Além disso, a lei prevê que pessoas que sejam afetadas negativamente, independente de seu grau de risco, podem recorrer à Justiça para obter explicações sobre a ação da IA. O texto não deixa explícito quais seriam as reparações judiciais de processos ou se algum tipo de multa ou outra punição seriam aplicadas nos casos de prejuízos pessoais.
Em alguns casos, porém, as empresas de tecnologia argumentam que nem sempre é possível fornecer uma explicação para decisões de um modelo de IA. Esses sistemas, chamados de black box (caixa preta, em tradução literal), possuem mecanismos que não são totalmente transparentes nem mesmo para os programadores, por conta da quantidade de processamento gerada a partir dos dados de treinamento do modelo – é como se a IA fizesse tantos cruzamentos de informações que, em algum momento no caminho, nem ela soubesse dizer exatamente como chegou a determinada conclusão.
Fiscalização
Para a fiscalização, o texto determina dois órgãos responsáveis pela supervisão e triagem dessas tecnologias: o Sistema Nacional de Regulação e Governança de Inteligência Artificial (SIA) e a Autoridade Nacional de Proteção de Dados (ANPD).
O SIA tem como objetivo “realizar auditorias internas de sistemas de inteligência artificial quando necessária para a aferição de conformidade com esta Lei, garantido o tratamento confidencial das informações em atenção aos segredos comercial e industrial”. É ele quem pode determinar se uma IA está ou não em conformidade com a lei.
Para sistemas que infringirem a legislação, uma multa que pode chegar a R$ 50 milhões de reais a depender do caso, além de perder o direito de testar a tecnologia por até cinco anos – ou seja, sem a possibilidade de submeter aos testes, a IA se torna ilegal no País.

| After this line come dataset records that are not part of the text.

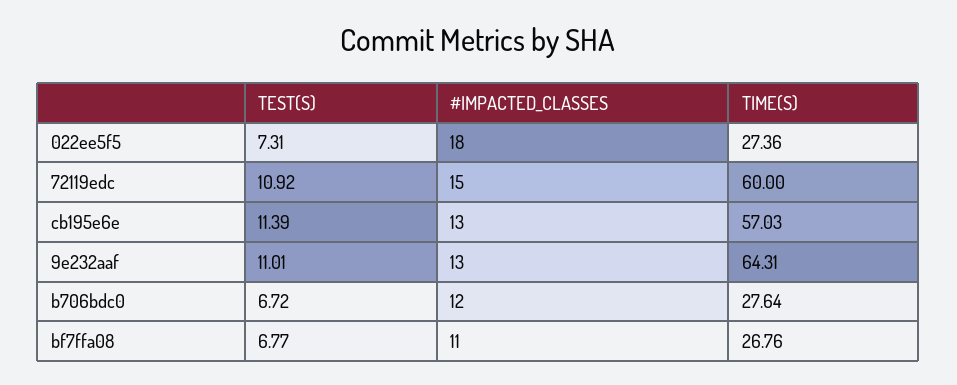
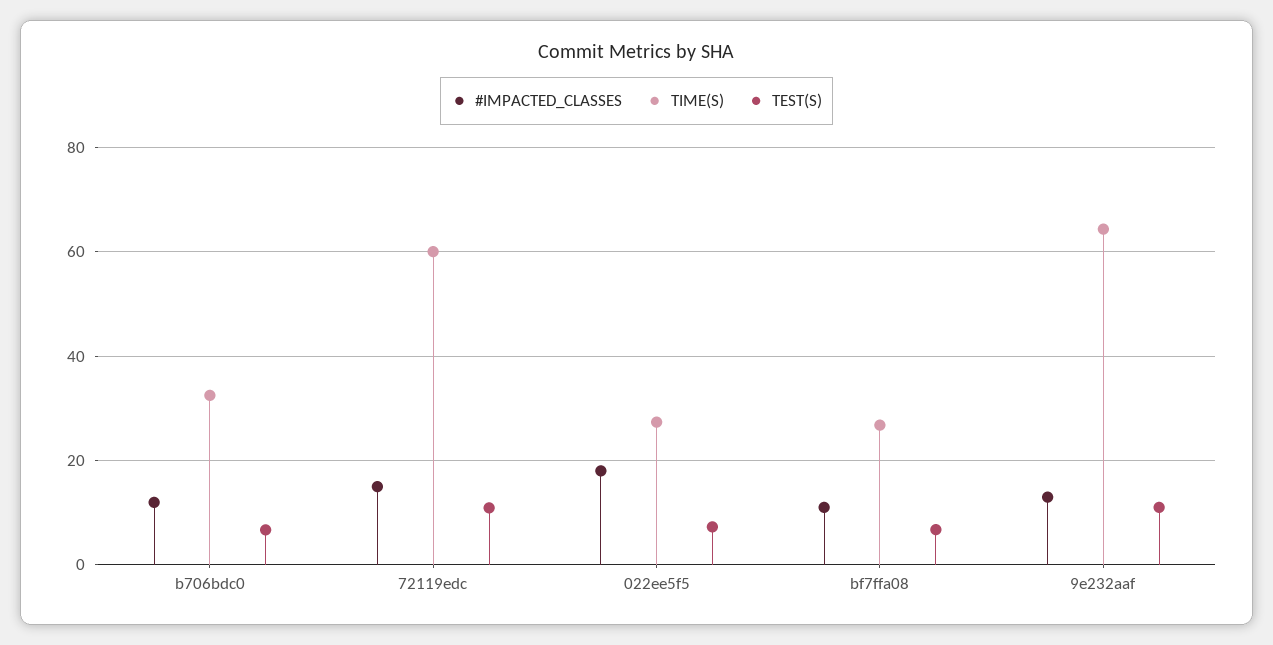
  {
    "TEST(S)": {
      "022ee5f5": 7.31,
      "72119edc": 10.92,
-     "cb195e6e": 11.39,
      "9e232aaf": 11.01,
      "b706bdc0": 6.72,
      "bf7ffa08": 6.77
    },
    "#IMPACTED_CLASSES": {
      "022ee5f5": 18,
      "72119edc": 15,
-     "cb195e6e": 13,
      "9e232aaf": 13,
      "b706bdc0": 12,
      "bf7ffa08": 11
    },
    "TIME(S)": {
      "022ee5f5": 27.36,
      "72119edc": 60,
-     "cb195e6e": 57.03,
      "9e232aaf": 64.31,
-     "b706bdc0": 27.64,
+     "b706bdc0": 32,
      "bf7ffa08": 26.76
    }
  }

Também é de responsabilidade da SIA promover os sandboxes regulatórios para testes das IAs – e pequenas empresas e startups devem ser priorizadas no processo.
IA generativa
O novo texto também aborda as IAs generativas, ainda que de forma reduzida. De acordo com o PL, todos os produtos gerados por esses sistemas precisam ter uma identificação, como uma marca d’água, que deixe claro a procedência do material. As empresas que possuem esse tipo de produto também terão que publicar quais dados foram utilizados para treinar o modelo de IA.
Ainda, as IAs generativas e de propósito geral terão que apresentar, regularmente, documentos técnicos sobre o funcionamento, propósito e uso da IA por 10 anos.

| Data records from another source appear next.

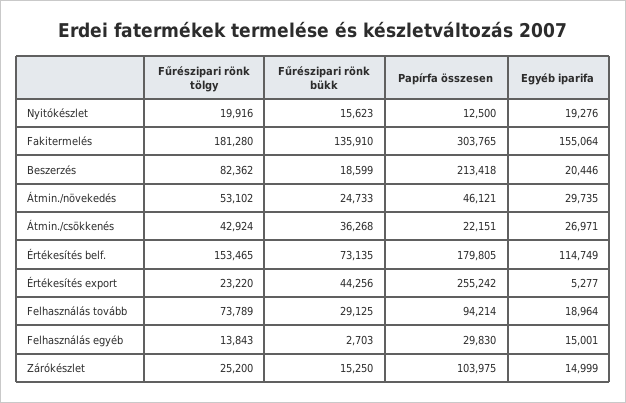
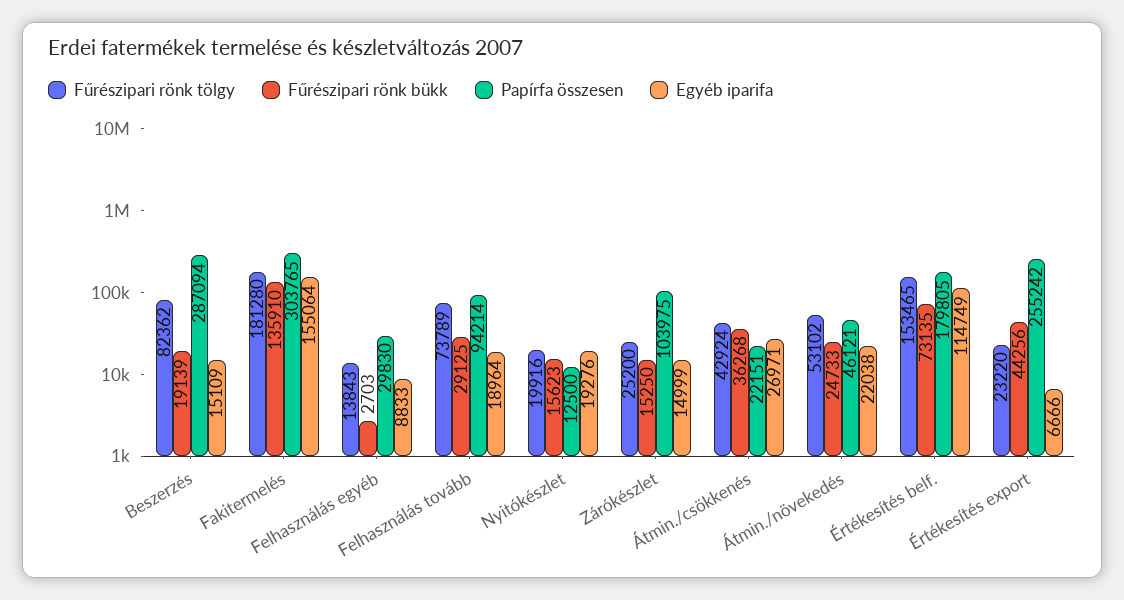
  {
    "Fűrészipari rönk tölgy": {
      "Nyitókészlet": 19916,
      "Fakitermelés": 181280,
      "Beszerzés": 82362,
      "Átmin./növekedés": 53102,
      "Átmin./csökkenés": 42924,
      "Értékesítés belf.": 153465,
      "Értékesítés export": 23220,
      "Felhasználás tovább": 73789,
      "Felhasználás egyéb": 13843,
      "Zárókészlet": 25200
    },
    "Fűrészipari rönk bükk": {
      "Nyitókészlet": 15623,
      "Fakitermelés": 135910,
-     "Beszerzés": 18599,
+     "Beszerzés": 19139,
      "Átmin./növekedés": 24733,
      "Átmin./csökkenés": 36268,
      "Értékesítés belf.": 73135,
      "Értékesítés export": 44256,
      "Felhasználás tovább": 29125,
      "Felhasználás egyéb": 2703,
      "Zárókészlet": 15250
    },
    "Papírfa összesen": {
      "Nyitókészlet": 12500,
      "Fakitermelés": 303765,
-     "Beszerzés": 213418,
+     "Beszerzés": 287094,
      "Átmin./növekedés": 46121,
      "Átmin./csökkenés": 22151,
      "Értékesítés belf.": 179805,
      "Értékesítés export": 255242,
      "Felhasználás tovább": 94214,
      "Felhasználás egyéb": 29830,
      "Zárókészlet": 103975
    },
    "Egyéb iparifa": {
      "Nyitókészlet": 19276,
      "Fakitermelés": 155064,
-     "Beszerzés": 20446,
+     "Beszerzés": 15109,
-     "Átmin./növekedés": 29735,
+     "Átmin./növekedés": 22038,
      "Átmin./csökkenés": 26971,
      "Értékesítés belf.": 114749,
-     "Értékesítés export": 5277,
+     "Értékesítés export": 6666,
      "Felhasználás tovább": 18964,
-     "Felhasználás egyéb": 15001,
+     "Felhasználás egyéb": 8833,
      "Zárókészlet": 14999
    }
  }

O impacto algorítmico também foi incluído nos casos em que a supervisão humana é apenas recomendada. Segundo o texto, a avaliação nessa situação é obrigatória apenas para as IAs consideradas de alto risco.
Incentivo, fomento e capacitação
O texto fala, ainda, que é de responsabilidade da administração pública (governo federal, estadual e municipal) criar programas de educação em IA, incluindo o letramento digital para que os cidadãos possam saber o que é a tecnologia e como usá-la, e disciplinas no ensino público que ensinem sobre o impacto ambiental e social da IA.

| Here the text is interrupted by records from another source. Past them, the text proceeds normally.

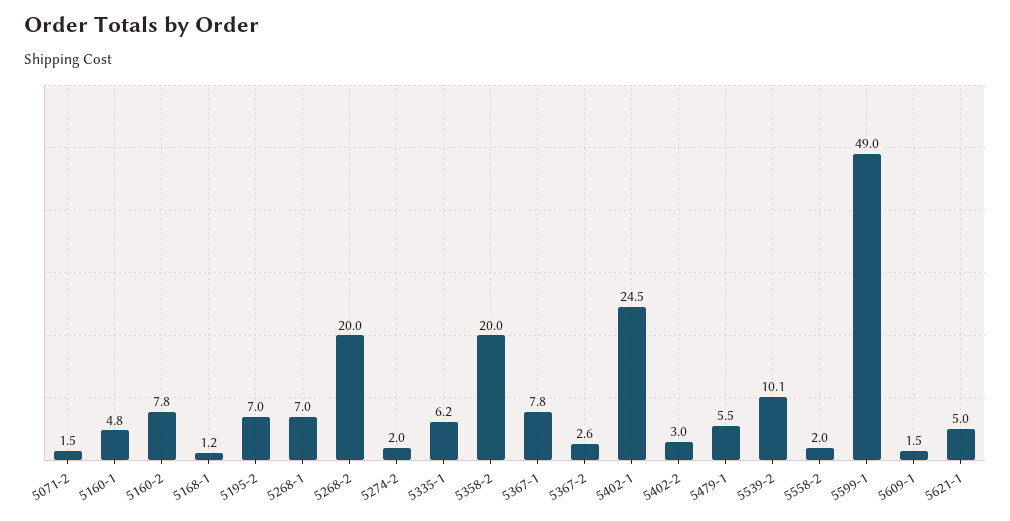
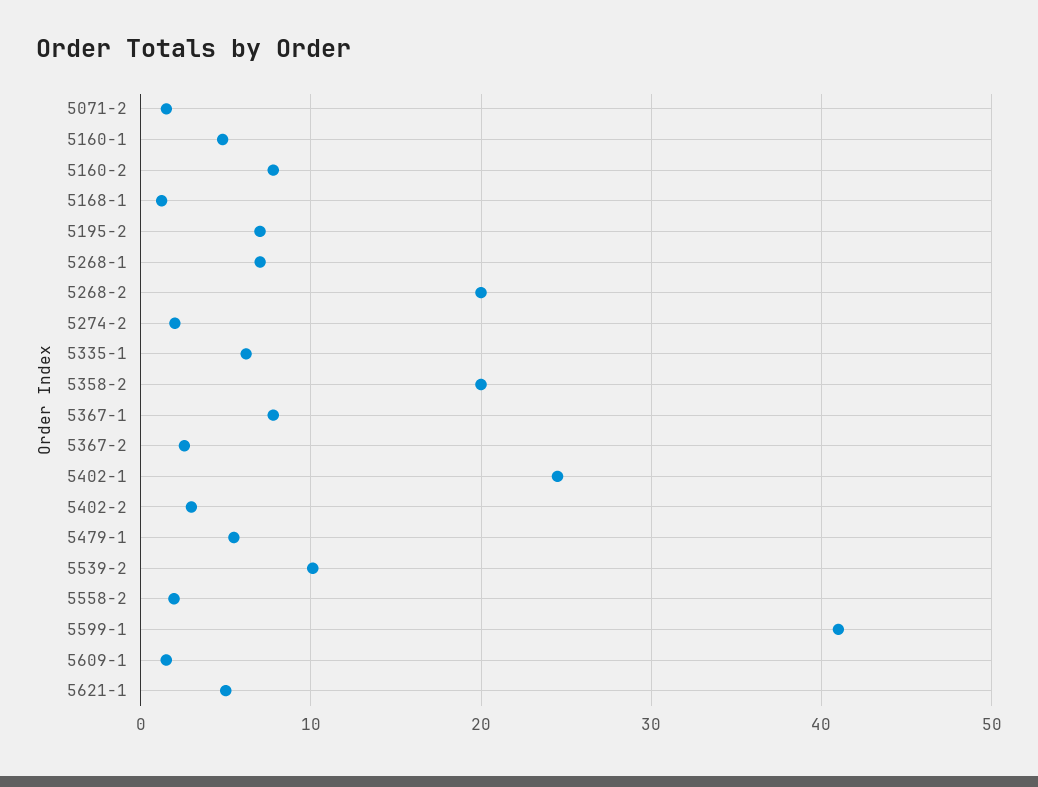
  {
    "5071-2": 1.5,
    "5160-1": 4.8,
    "5160-2": 7.8,
    "5168-1": 1.2,
    "5195-2": 7,
    "5268-1": 7,
    "5268-2": 20,
    "5274-2": 2,
    "5335-1": 6.2,
    "5358-2": 20,
    "5367-1": 7.8,
    "5367-2": 2.6,
    "5402-1": 24.5,
    "5402-2": 3,
    "5479-1": 5.5,
    "5539-2": 10.1,
    "5558-2": 2,
-   "5599-1": 49,
+   "5599-1": 41,
    "5609-1": 1.5,
    "5621-1": 5
  }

Programas de capacitação e formação de profissionais na área também estão previstos no Projeto de Lei, em especial nos níveis de ensino técnico e superior, além de citar que os órgãos públicos também devem prestar apoio a trabalhadores que foram impactados negativamente pela tecnologia.
O documento não especifica, porém, como ou quais devem ser os programas adotados pelo governo. O texto também não especifica a partir de que período ou quanto tempo os órgãos teriam para fazer as medidas serem adotadas.